* Extract to read *
----------------

Entries associated with the tag "Heartland Institute":

July 19th - 7:20 a.m.

Schools need all the money they can get, says the Chicago-based Heartland Institute in June:

"In New York, charter schools get generally 20 percent less per student than the other public schools. It is hardly fair to deny them funding and then complain about their reliance on private donors." 

Schools can do their job with much less money than they get now, says the Heartland Institute in August:

"An April 2007 report from the Milton and Rose D. Friedman Foundation estimates the 12 voucher and tuition tax credit programs in operation nationwide before the 2006-07 school year will produce a 15-year cost savings of $444 million.... 'Some of the voucher programs for special-needs students show these students can be instructed for much, much less than the public education system does.'" The article claims that Utah children can be educated just as well on $3,000 vouchers as on the state's per-pupil cost of $7,500.

Moral to alleged think tanks: when you tell the truth, you don't have to remember what you said.

January 29th - 12:11 p.m.

The Heartland Institute has been promoting Fred Singer and Dennis Avery's new book Unstoppable Global Warming Every 1500 Years, so I took a look. The book isn't just wrong -- it's systematically dishonest.

Singer and Avery keep starting to argue the science, then switch to contending that fears about global warming are exaggerated and that proposed remedies will be counterproductive. By page three they're hyperventilating: "Will people give up the scientific and technological advances that have added thirty years to life expectancies all over the globe in the last century?" (Later they call their adversaries scaremongers.)

At first that seemed like an odd stylistic quirk, but it's actually a feature. Their implicit logic -- never stated outright for obvious reasons -- is that if activists exaggerate storm and flood fears, or slap their prefabricated solutions (solar! conservation! organic farming!) onto this problem, then there must be no problem after all. The logic is laughable, but it allows the authors to blur the distinction between sensation-mongering activists and professional climate scientists. (That's worse than being mistaken. Mistakes can be corrected through open debate; sliming the process by which we do that is far more dangerous.)

The book's explicit claim is that because there's a 1,500-year climate cycle (apparently based on solar variation), no other climate change is going on. Again, the conclusion doesn't follow, and the initial premise is dubious.

Most of the book consists of throwing mud at the findings of peer-reviewed climate science and seeing what sticks. The mud is of low quality, but since this is a blog and not a book, I'll limit myself to four examples.

----------------

* Dataset content *

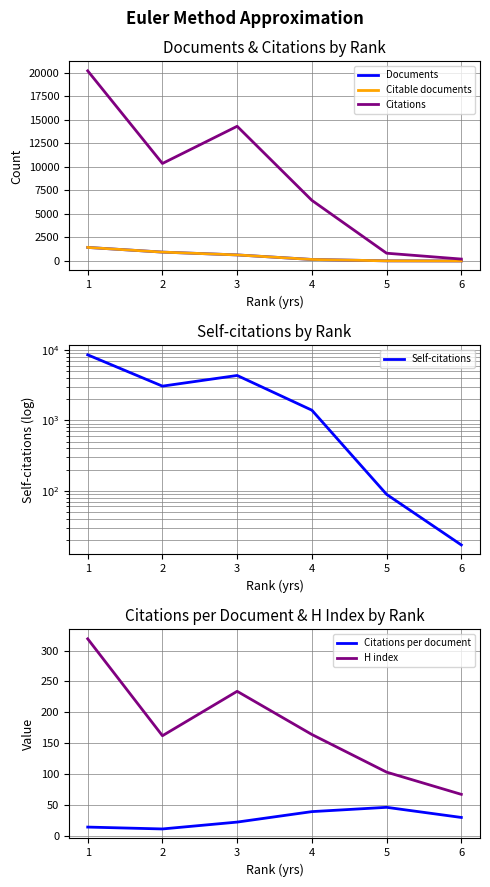

What is the smallest value displayed?

7.0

----------------

* What to produce *
Repeat the part of the blog post that begins at "At first that" and ends after "far more dangerous.)", and swap "laughable" for "absurd".

* Solution *
At first that seemed like an odd stylistic quirk, but it's actually a feature. Their implicit logic -- never stated outright for obvious reasons -- is that if activists exaggerate storm and flood fears, or slap their prefabricated solutions (solar! conservation! organic farming!) onto this problem, then there must be no problem after all. The logic is absurd, but it allows the authors to blur the distinction between sensation-mongering activists and professional climate scientists. (That's worse than being mistaken. Mistakes can be corrected through open debate; sliming the process by which we do that is far more dangerous.)